Finance Minister Asad Umar has said that Pakistan can wait two months before deciding on an IMF programme.
“We aren’t in a hurry,” he is quoted by Bloomberg in a report, words that echo remarks he began making publicly even while the IMF negotiations were under way. “We are covered even if it delays for two months.”
The remarks were made on the sidelines of a conference being held in Islamabad. A month’s delay would push the start of any programme to the end of January. In his earlier remarks, he had hinted at mid-January as the date they were looking at for the board’s approval of a programme.
“We still want to have the programme,” he told Bloomberg. “But we’re not in a hurry to have it. It will ease and open up other funding avenues.”
The government is looking to bilateral assistance from “friendly countries” to help plug a $12 billion hole in the external accounts. Help from Saudi Arabia began arriving last week as $1 billion from a committed $3bn of cash support landed in the State Bank’s coffers. An additional oil facility worth $3bn more is also on the cards, according to government announcements.
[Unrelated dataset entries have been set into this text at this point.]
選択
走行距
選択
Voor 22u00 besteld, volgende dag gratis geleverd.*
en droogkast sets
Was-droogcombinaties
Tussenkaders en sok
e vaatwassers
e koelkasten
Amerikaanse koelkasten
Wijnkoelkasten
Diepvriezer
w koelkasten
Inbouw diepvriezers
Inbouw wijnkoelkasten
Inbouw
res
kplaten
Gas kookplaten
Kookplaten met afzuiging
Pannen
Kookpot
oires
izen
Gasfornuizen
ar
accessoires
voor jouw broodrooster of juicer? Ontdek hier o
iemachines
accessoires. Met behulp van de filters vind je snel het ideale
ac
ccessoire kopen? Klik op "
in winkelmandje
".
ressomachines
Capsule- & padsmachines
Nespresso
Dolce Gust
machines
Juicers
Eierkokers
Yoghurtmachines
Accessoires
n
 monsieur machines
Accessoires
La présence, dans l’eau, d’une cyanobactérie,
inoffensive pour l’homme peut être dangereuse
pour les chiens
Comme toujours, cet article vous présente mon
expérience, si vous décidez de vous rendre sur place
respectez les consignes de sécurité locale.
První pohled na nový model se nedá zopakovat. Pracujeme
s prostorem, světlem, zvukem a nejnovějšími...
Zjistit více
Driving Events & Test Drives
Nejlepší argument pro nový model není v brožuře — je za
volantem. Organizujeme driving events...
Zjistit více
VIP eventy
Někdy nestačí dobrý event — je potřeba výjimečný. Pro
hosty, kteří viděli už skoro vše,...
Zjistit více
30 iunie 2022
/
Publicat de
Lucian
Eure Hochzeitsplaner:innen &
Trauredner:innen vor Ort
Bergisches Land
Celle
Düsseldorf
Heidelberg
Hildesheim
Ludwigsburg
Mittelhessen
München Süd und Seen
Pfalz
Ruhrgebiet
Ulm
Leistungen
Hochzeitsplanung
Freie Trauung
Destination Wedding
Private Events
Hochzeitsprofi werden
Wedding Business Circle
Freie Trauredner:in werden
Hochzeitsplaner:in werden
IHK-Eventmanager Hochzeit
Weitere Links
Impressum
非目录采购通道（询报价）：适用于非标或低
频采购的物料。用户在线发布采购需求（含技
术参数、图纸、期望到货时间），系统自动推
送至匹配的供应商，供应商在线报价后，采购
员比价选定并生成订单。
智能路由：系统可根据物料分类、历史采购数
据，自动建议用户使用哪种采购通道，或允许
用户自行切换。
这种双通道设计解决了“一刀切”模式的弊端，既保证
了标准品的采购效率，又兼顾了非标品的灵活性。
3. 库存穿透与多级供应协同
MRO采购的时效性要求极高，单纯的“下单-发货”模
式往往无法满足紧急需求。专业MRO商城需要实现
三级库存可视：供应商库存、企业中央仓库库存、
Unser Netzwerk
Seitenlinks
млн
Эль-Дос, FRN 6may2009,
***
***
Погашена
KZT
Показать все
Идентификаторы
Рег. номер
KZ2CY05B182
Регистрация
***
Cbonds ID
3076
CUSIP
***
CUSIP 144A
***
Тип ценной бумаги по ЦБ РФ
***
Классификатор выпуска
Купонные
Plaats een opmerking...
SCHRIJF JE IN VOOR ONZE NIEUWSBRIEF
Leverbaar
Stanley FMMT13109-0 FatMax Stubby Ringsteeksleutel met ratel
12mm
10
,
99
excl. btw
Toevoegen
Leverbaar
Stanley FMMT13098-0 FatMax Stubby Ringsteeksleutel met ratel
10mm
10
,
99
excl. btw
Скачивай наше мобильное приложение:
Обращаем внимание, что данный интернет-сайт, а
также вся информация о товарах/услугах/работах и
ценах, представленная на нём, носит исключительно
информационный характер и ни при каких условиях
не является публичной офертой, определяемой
In addition, the government is continuing talks with the Chinese, though thus far without any announced outcome. Those talks began when Imran Khan made his maiden visit as prime minister to Beijing earlier this month, where the Chinese authorities promised a “new chapter in cooperation” between the two countries, and Premier Li Keqiang said Beijing was open to providing assistance to Pakistan “but more talks are needed” first. Those additional talks are still continuing.
Subsequent visits to the UAE and Malaysia by the prime minister have not, thus far, yielded concrete evidence of balance of payments support, but the government remains hopeful that further assistance is in the pipeline.
Mr Umar is also looking to tap funding lines from the World Bank, Asian Development Bank as well as private markets in the months to come. This multilateral support, and the private inflows it makes possible from global markets, is helped along if the country is in an IMF programme.
According to recent media reports, the government and IMF failed to reach a conclusion in recent talks because the pace of adjustment being asked for by the Fund was too fast for the government. The reports suggest the IMF asked for the exchange rate to be free floated and power sector liquidity issues to be resolved by passing the weight of the losses onto the consumers. This would result in a sharp power tariff hike, something the government wants to avoid at the outset of its term.